Шрифт:
Однажды, проезжая по степи, я увидел издали двух баб, бегущих мне наперерез и машущих мне, чтобы я остановился. Подойдя, они стали на колени и стали причитать:
— Мы к вашей милости… Вдовые мы, с малыми детками, сами знаете, как нынче кормиться… А обчество нам в казенном пособии отказало. Ходили к земскому — говорит, что ничего сделать не может… А тут видим — вы едете, решили вас просить: окажите божескую милость, прикажите, чтобы нам с детками хоть просца выдали…
Я объяснил бабам, что, не будучи начальством, никому ничего приказать не могу. Бабы встали с колен, хитро на меня посмотрели, и одна из них, более молодая и бойкая, ответила:
— Как это не можете. Вы все можете… Бают, царской крови будете…
Другой раз я оказался в еще более глупом положении: как-то я отправился верхом за сорок верст, в большое село Богородское для раздачи пожертвованной нам американцами муки. Остановился в волостном правлении и попросил поставить самовар. Мой приезд, конечно, заметили, и через пять минут явился ко мне волостной старшина, вытянулся в струнку и произнес, запинаясь:
— Ваше… Ваше… Извините, не знаю, как величать вас прикажете?
— Никак величать не нужно. Садитесь, будем чай пить.
Старшина неловко сел на кончик стула, от волнения обжигался горячим чаем и все время посматривал в окно. Выпив стакан, встал, поблагодарил, поклонился в пояс и вышел.
Вдруг я услышал гул голосов, посмотрел в окно и увидел, что со всех концов огромного села на площадь перед волостным правлением стекается народ.
Снова вошел старшина:
— Ваше вел… Ваше… ство, народ вас видеть желает.
Сконфуженный, выхожу на крыльцо. Вся площадь запружена народом. При моем появлении все снимают шапки и становятся на колени. Впереди на коленях стоит старик с белой окладистой бородой и, держа одной рукой над головой какую-то бумагу, другой бьет себя в грудь и говорит:
— Ваше царское, ваше царское высочество… Обижают народ, житья нет от земского… Явите милость, рассудите наше дело.

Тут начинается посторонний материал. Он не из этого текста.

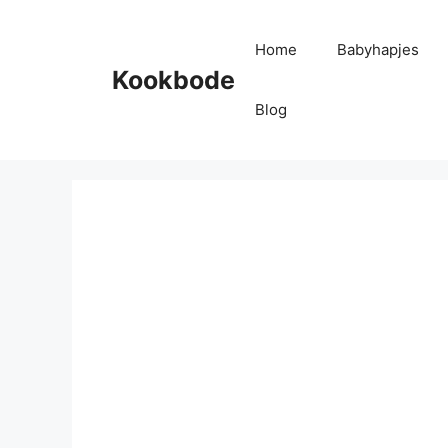
Home
Babyhapjes
Kookbode
Blog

Уже не впервые меня принимали за особу царского происхождения, но на этот раз, неожиданно оказавшись перед коленопреклоненной толпой, требовавшей от меня справедливого суда, я совершенно растерялся. Пробовал объяснить им, что я не царь и не наследник, никакой власти над их начальством не имею и ничем им помочь не могу, но, видя, что никто мне не верит, беспомощно махнул рукой и скрылся за дверью волостного правления…

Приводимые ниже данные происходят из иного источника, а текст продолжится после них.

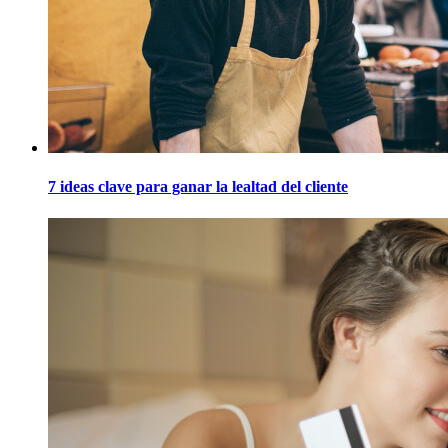
7 ideas clave para ganar la lealtad del cliente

На следующий день я составил списки нуждающихся и раздавал муку. Крестьяне со мной не заговаривали о вчерашнем. Но что они обо мне думали?..
Порой молва несколько снижала наше высокое звание. Убедившись, что мы не цари, нас принимали все же за посланцев царя, свитских генералов. Так, однажды к нам на хутор пришли за 30 верст два крестьянина, которых становой пристав отправил под арест за какую-то провинность. Они подали мне прошение с ходатайством освободить их от ареста. Прошение начиналось так:
«Генералу Лейтенанту, Энералу Адъютанту и Кавалеру Орденов».
Таковы были легенды, нам благоприятные. Но создавались и враждебные. Так, ходили слухи, что мы приехали от «англичанки» сманивать народ в ее подданство. А то шептались о том, что мы слуги антихриста.
Как-то раз ранним утром к нам на хутор пришла женщина из далекой деревни. Мы еще спали. Увидела ее жена приказчика и спрашивает:
— Что надо? За пособием пришла?
— Нет, мне пособие не нужно, своего хлеба хватает.
— Что же тебе нужно?
— Посмотреть пришла на ваших-то.
— Что же на них смотреть? — Люди как люди.
— Да, люди… А вот бают, что они царской крови…
— Охота вам всякие басни слушать.
— А коли не царской крови, то бают — непременно антихристы…
Посмотрев, какое впечатление на собеседницу произвело высказанное ею предположение, баба добавила со вздохом:
— И то сказать, милая, с голоду и у антихриста поешь…
Весной в наши места понаехало много столичной молодежи.
Одни помогали нам в кормлении голодных, другие (студенты медики и фельдшерицы) лечили больных тифом и цингой.
Это еще более способствовало распространению всевозможных легенд.
Клубок легенд, нас опутавших, сильно охлаждал мой революционный пыл. Конечно, главной целью своей поездки я ставил кормление голодных, но в петербургских кругах радикальной молодежи предполагали, что наша помощь произведет на крестьян иное впечатление: царь мол не кормит, или плохо кормит, а вот приехали его враги-студенты и накормили.